Neely started investigating Snowbird Cherokees in the 1970s and published her book Snowbird Cherokees: People of Persistence in 1991. The book is an ethnographic study of Snowbird, North Carolina, a remote mountain community of Cherokees who are regarded as simultaneously the most traditional and the most adaptive members of the entire tribe. The book led to a documentary film of the same name, which won multiple awards. In 2021 Neely was honored with a 30th anniversary edition of her book. The foreword of that edition was written by Trey Adcock (Cherokee Nation, Oklahoma) and Gill Jackson (Eastern Band of Cherokee Indians, North Carolina).

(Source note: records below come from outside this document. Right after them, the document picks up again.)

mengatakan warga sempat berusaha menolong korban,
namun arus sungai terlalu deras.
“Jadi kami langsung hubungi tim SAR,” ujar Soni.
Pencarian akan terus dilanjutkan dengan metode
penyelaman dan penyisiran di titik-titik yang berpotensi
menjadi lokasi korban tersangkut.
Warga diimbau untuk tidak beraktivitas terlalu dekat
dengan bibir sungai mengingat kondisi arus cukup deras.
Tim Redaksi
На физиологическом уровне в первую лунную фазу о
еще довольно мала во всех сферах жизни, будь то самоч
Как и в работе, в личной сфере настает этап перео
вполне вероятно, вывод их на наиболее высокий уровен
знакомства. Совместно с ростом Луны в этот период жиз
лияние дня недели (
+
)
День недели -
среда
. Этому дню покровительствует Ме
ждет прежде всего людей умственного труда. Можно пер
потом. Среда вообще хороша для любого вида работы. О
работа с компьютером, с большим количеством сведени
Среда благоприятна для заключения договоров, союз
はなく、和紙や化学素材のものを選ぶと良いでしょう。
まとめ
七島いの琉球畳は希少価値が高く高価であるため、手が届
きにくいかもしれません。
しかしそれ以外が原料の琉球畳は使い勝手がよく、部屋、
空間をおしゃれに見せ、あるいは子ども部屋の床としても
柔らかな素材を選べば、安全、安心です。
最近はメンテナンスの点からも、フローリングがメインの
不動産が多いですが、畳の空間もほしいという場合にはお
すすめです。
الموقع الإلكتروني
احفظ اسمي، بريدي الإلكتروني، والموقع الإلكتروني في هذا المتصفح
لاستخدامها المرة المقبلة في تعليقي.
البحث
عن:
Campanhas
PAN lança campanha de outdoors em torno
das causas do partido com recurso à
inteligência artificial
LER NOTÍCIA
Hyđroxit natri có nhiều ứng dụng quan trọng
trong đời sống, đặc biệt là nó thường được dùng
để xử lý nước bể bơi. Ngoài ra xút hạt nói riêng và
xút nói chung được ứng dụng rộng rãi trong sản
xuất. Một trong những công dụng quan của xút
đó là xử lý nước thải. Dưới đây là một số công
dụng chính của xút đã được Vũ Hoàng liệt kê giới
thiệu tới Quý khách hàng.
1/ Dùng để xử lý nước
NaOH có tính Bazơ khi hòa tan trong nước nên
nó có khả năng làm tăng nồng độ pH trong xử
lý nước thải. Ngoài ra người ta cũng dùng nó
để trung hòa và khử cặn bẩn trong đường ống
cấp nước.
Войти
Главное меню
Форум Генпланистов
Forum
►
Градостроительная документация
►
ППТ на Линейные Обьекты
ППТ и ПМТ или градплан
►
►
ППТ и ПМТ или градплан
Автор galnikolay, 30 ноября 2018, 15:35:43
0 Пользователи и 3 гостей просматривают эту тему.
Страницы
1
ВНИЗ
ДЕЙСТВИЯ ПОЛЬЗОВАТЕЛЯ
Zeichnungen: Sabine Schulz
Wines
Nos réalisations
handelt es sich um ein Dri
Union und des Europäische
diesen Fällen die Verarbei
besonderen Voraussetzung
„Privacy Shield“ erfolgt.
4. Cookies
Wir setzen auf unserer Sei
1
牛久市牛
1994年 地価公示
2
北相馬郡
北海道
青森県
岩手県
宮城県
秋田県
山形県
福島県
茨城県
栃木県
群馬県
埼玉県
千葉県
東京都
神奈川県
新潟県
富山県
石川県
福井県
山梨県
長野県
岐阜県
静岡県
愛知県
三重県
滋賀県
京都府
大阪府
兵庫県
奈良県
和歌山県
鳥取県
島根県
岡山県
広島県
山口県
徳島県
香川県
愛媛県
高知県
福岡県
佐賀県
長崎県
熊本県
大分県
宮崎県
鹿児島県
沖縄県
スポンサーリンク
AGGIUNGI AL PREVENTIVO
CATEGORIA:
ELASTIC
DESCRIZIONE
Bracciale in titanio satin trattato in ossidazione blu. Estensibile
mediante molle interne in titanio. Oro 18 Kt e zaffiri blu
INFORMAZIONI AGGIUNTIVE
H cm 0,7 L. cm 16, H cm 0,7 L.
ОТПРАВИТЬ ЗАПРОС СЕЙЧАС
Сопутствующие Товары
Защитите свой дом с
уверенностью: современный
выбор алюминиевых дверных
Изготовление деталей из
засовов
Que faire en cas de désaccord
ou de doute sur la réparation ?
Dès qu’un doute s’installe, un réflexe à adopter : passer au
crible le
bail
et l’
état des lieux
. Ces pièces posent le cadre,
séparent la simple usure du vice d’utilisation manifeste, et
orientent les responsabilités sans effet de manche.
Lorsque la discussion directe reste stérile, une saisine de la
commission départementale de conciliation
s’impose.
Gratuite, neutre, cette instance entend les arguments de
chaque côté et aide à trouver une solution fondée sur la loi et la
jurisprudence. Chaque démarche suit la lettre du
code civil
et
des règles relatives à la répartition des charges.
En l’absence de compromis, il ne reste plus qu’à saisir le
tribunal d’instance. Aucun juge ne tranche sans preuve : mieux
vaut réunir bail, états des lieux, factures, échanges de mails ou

Anthropologist Sharlotte Neely (far left) does fieldwork among North Carolina Cherokees in the 1970s.

She has also written a science fiction book, Kasker, under the name Sharlotte Donnelly.

== Selected publications ==
- Neely Williams, Sharlotte (1971). "The Limitations of the Male/Female Activity Distinction among Primates: An Extension of Judith K. Brown's "A Note on the Division of Labor by Sex""

- Neely, Sharlotte (1975). "The Quaker Era of Cherokee Indian Education, 1880-1892"

- Neely, Sharlotte (2021). "Snowbird Cherokees : people of persistence"

- Neely, Sharlotte (2017). "Native nations : the survival of fourth world peoples"

- Neely, Sharlotte (2011). "Wolves and Monogamy: A Comment on Shipman"

== Honors and awards ==
In 1976 the American Association of University Women recognized her for her potential for achievement. While at Northern Kentucky University , she was named Outstanding Professor in 1994, recognized by the alumni association in 1996 with the Strongest Influence Award, and by the student body in 1998 with the Dr. Martin Luther King, Jr. Service Award.